Red, Red, Wine.
It has been a very, very cold day today. OK, so I know some people who read this live in cities where it snows in winter, and while it doesn't snow here in Melbourne, it's cold enough for me. Tonight I am very tired after a long day at work. I came home and made my usual Tuesday night Risotto, followed by a treat of a slice of chocolate cake on the couch in front of the toasty warm gas heater.
Sitting here under a blanket, in my sweats, with the heater & TV on reminds me of drinking red wine. While I certainly don't want to drink, nor am I craving it, I just started reminiscing about my old drinking philosophy (or justifications).

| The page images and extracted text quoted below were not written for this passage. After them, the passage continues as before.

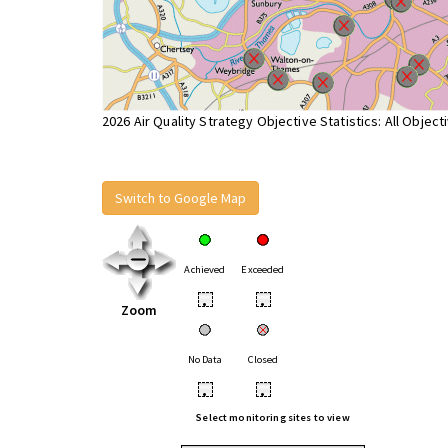
2026 Air Quality Strategy Objective Statistics: All Object
Switch to Google Map
Achieved
Exceeded
•
•
Zoom
No Data
Closed
•
•
Select monitoring sites to view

I would be a white wine drinker between September and April before I would switch to red wine for the colder months. Of course I would announce this fact every change of 'wine' season and mock those who didn't follow the same rule. I used to like white wine because I could have it so cold that I could drink really cheap cask wine and not really taste it, which meant I would be able to buy more as it cost less. However, I also loved red wine because it felt warm going down and classier because I would only drink it out of a bottle (yeah, I know, so classy!). I loved cooking a roast in the winter because I could drink loads of red wine in the kitchen (before), at the table (during), and with dessert (after). I also loved cooking my winter pumpkin soup because I could drink red wine in the kitchen (before)...hang on, I think I'm repeating myself.

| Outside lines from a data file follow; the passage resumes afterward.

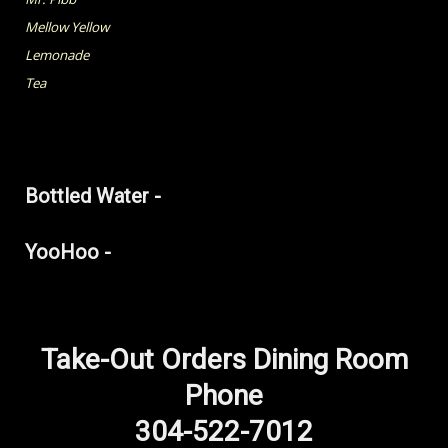
Mellow Yellow
Lemonade
Tea
Bottled Water -
YooHoo -
Take-Out Orders Dining Room
Phone
304-522-7012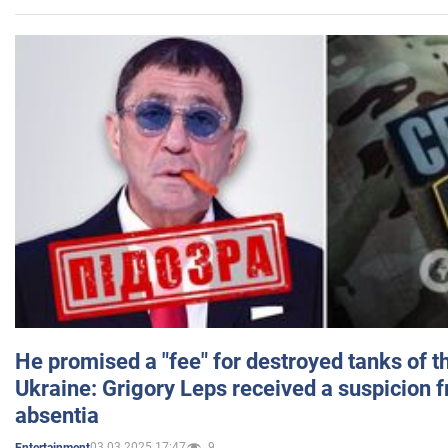
He promised a "fee" for destroyed tanks of 
Ukraine: Grigory Leps received a suspicion 
absentia
03.03.2025 17:47
9
Entertainment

Then there was beer. I used to say that you could intravenously hook me up to beer and I would be happy for life. I loved beer. However, beer never really got me drunk enough and only made me bloated. Beer was served best the morning after on a hangover.
I never saw much point in cocktails because they were too expensive and took two seconds to drink. Plus I always associated them with 'lightweight' drinkers. You know, those people who could hold one glass of alcohol in their hand comforatably for more than five minutes without reaching for another.
Champagne was to celebrate or to drink if I was out with girlfriends or going out to party. Except when the party was at home. I loved a good party for one with Champagne.
Spirits were a treat and I loved a gin and tonic. I abhorred scotch and whiskey, although in the end, if it was there, I would drink it.
I guess that's my point. I used to create all these 'rules' and 'seasons' and 'occasions' and 'reasons' for drinking. But if you cut through all the bullshit, I just drank anything that would get me drunk. It didn't matter what I would say, my primary goal every time was oblivion.
I don't miss it. Chocolate cake is better.